Lenin é preciso ao afirmar o papel do Estado, o definindo assim: “é a organização especial do poder, é a organização da violência para a repressão de uma classe qualquer” (O Estado e a revolução. São Paulo: Boitempo, 2017, p. 47). No capitalismo, segundo Lenin, “temos o Estado no sentido próprio da palavra, uma máquina especialmente destinada ao esmagamento de uma classe por outra, da maioria pela minoria” (O Estado e a revolução. São Paulo: Boitempo, 2017, p. 115-6). Portanto, a conclusão de Lenin é de que, do ponto de vista da transformação social, não caberia outra coisa aos trabalhadores, no que se refere às instituições burguesas, destruir o Estado e construir um novo poder baseado em suas organizações.

Contudo, essa derrubada do Estado e a transformação social não é um processo natural, em que basta aos trabalhadores a vontade de formar um movimento espontâneo que derrube o status quo. Os trabalhadores precisam de uma direção, que atue em dois processos. O primeiro processo é de desenvolvimento da consciência, passando de uma visão imediatista, economicista, para uma compreensão científica, profunda, da realidade. Os revolucionários, para Lenin,

“[…] não só não podem se restringir à luta econômica, mas nem sequer podem aceitar a organização das denúncias como sua principal atividade. Devemos empreender ativamente a tarefa da educação política da classe operária, do desenvolvimento de sua consciência política” (Que fazer?

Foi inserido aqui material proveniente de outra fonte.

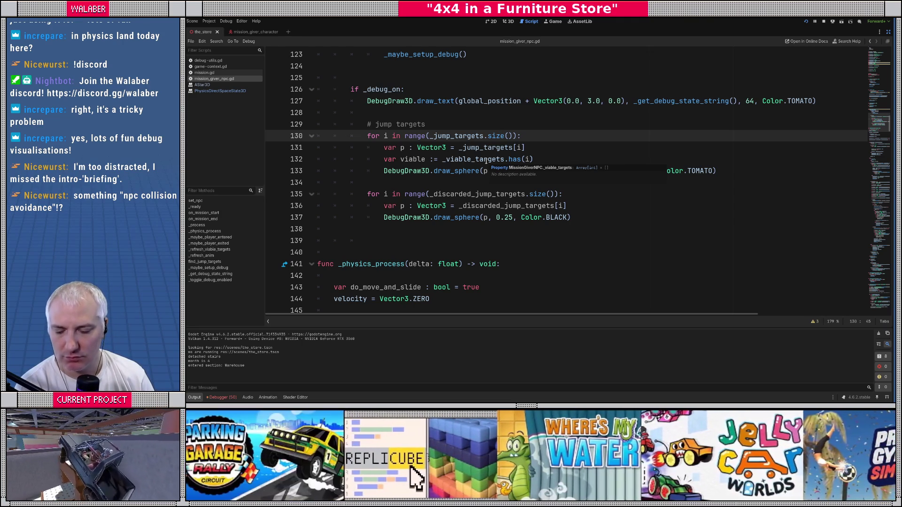
Bring lines 1–21 into view to review constants like WALK_SPEED, JUMP_TARGET_CELL_SIZE = 0.75 and JUMP_DUR = 1.2
{"action": "left_click", "coordinate": [500, 124]}
{"action": "left_click_drag", "start_coordinate": [879, 123], "coordinate": [863, 54]}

São Paulo: Martins, 2006, p. 166).

O segundo processo passa pela perspectiva de dirigir um processo de transformação, por meio de uma organização permanente de revolucionários que aponte para a necessidade de derrubar os pilares da sociedade capitalista. Lenin alertava que o “culto da espontaneidade do movimento de massa” e o “rebaixamento da política” ao nível da política economicista “se resume justamente em preparar o terreno para transformar o movimento operário em um instrumento da democracia burguesa” (Que fazer? São Paulo: Martins, 2006, p. 211). Nesse sentido, afirmava de forma categórica que “só um partido dirigido por uma teoria de vanguarda é capaz de cumprir a missão de combatente de vanguarda” (Que fazer? São Paulo: Martins, 2006, p. 129).

Esses são alguns dos elementos centrais na produção teórica e política de Lenin e que podem contribuir para compreender as contradições do presente. Passa, por um lado, pela necessidade de estudo apurado da realidade concreta e, ainda que sem abrir mão da teoria, entender que é preciso compreender a realidade e não apenas encaixá-la em esquemas teóricos. Contudo, essa compreensão se mostra inútil se não se colocar no sentido da transformação social, da luta concreta, que não pode ser apenas pela melhoria do capitalismo e da conquista de reformas, mas de apontar para uma mudança real, concreta, radical, que coloque no horizonte uma nova sociedade.

*Michel Goulart da Silva é doutor em história pela Universidade Federal de Santa Catarina (UFSC) e técnico-administrativo no Instituto Federal Catarinense (IFC).